Entries taken from a collection
-=-=-

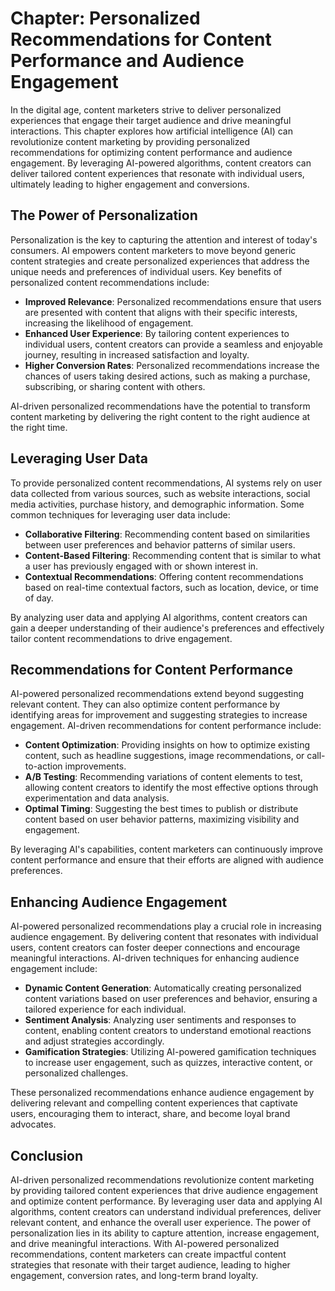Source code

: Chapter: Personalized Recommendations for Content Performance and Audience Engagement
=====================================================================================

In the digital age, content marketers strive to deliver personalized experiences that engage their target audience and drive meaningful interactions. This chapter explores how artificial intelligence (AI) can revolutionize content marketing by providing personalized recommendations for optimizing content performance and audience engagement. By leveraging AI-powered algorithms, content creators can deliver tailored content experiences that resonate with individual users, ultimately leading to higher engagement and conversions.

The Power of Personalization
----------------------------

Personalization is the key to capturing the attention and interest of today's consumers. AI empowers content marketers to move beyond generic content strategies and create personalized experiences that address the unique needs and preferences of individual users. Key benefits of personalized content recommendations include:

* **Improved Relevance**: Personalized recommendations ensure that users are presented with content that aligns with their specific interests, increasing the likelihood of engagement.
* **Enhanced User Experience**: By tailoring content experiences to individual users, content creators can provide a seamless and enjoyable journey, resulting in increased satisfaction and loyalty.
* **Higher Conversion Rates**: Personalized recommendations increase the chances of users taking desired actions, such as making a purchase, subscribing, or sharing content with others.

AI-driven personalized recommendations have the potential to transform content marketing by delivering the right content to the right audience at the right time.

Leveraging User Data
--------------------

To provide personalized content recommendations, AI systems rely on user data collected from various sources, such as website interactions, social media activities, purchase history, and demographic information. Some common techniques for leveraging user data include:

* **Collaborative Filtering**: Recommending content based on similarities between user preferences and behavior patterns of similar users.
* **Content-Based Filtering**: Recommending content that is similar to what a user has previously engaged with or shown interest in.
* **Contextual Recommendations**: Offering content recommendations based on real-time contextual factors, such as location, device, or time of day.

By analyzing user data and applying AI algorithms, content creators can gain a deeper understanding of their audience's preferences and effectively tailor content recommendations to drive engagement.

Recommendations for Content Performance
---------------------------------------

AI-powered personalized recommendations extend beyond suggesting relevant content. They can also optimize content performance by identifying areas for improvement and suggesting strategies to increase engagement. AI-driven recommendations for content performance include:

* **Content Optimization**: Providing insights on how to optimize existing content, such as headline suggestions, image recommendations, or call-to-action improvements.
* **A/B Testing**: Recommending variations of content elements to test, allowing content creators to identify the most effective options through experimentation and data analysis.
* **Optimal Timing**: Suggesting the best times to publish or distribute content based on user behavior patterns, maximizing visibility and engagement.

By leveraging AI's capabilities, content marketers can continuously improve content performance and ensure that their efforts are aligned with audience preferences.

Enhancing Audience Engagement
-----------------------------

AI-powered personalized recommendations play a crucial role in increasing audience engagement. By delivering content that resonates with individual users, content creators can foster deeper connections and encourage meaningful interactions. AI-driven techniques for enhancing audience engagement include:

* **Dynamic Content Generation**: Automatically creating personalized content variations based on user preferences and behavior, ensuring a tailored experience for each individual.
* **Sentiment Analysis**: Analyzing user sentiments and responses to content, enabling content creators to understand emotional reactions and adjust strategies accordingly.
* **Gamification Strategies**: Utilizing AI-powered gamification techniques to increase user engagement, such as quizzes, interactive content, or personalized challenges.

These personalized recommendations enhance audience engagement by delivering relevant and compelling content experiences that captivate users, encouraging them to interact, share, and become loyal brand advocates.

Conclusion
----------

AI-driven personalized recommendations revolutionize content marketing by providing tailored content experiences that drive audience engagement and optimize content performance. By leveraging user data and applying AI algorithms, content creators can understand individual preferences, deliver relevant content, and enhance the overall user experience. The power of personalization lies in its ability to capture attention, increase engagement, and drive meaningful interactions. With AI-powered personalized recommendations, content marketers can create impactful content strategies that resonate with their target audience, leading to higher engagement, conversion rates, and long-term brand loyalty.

-=-=-

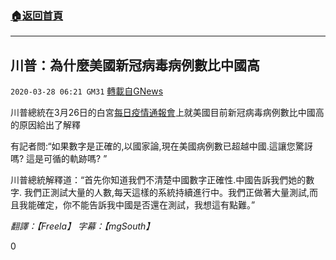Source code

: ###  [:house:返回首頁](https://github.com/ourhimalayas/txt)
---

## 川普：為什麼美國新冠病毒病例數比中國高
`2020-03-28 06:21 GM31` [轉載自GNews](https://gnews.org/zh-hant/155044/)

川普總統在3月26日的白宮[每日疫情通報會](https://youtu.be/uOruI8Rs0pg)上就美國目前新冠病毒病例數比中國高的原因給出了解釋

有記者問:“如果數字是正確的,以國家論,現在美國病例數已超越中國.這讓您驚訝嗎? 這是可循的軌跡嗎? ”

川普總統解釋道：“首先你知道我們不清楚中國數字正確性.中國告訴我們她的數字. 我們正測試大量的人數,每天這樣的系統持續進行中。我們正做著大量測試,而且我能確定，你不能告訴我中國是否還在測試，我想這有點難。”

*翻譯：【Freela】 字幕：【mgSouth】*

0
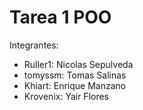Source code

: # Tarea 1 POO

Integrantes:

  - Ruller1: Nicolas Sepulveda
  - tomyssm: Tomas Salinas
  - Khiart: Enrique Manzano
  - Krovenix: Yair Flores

-=-=-

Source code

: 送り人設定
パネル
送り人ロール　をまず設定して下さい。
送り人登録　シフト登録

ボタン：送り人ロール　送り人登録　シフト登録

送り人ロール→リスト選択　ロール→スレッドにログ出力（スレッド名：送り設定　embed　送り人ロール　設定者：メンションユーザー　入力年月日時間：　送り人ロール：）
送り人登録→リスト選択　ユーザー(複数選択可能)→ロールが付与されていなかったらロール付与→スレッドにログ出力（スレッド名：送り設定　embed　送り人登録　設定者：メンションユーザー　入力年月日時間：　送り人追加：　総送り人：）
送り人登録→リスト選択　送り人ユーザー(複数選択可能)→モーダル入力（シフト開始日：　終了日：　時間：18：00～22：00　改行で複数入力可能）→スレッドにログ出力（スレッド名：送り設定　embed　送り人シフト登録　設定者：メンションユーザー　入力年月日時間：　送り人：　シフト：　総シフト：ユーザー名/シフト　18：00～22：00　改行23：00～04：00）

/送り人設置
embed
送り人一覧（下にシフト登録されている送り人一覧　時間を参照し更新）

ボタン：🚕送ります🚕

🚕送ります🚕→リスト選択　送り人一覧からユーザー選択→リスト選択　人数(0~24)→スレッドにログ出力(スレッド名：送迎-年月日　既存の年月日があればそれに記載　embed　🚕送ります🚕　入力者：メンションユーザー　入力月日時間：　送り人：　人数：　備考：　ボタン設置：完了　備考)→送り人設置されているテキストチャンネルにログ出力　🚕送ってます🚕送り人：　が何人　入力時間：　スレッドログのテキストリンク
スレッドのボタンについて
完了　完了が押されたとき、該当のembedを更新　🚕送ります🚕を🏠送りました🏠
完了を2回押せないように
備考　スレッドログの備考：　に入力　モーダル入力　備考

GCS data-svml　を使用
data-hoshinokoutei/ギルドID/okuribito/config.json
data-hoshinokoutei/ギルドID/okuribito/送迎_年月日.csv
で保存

-=-=-

Filter the data above by the word "ギルドID" and copy every line that matches.

Exercise result:
data-hoshinokoutei/ギルドID/okuribito/config.json
data-hoshinokoutei/ギルドID/okuribito/送迎_年月日.csv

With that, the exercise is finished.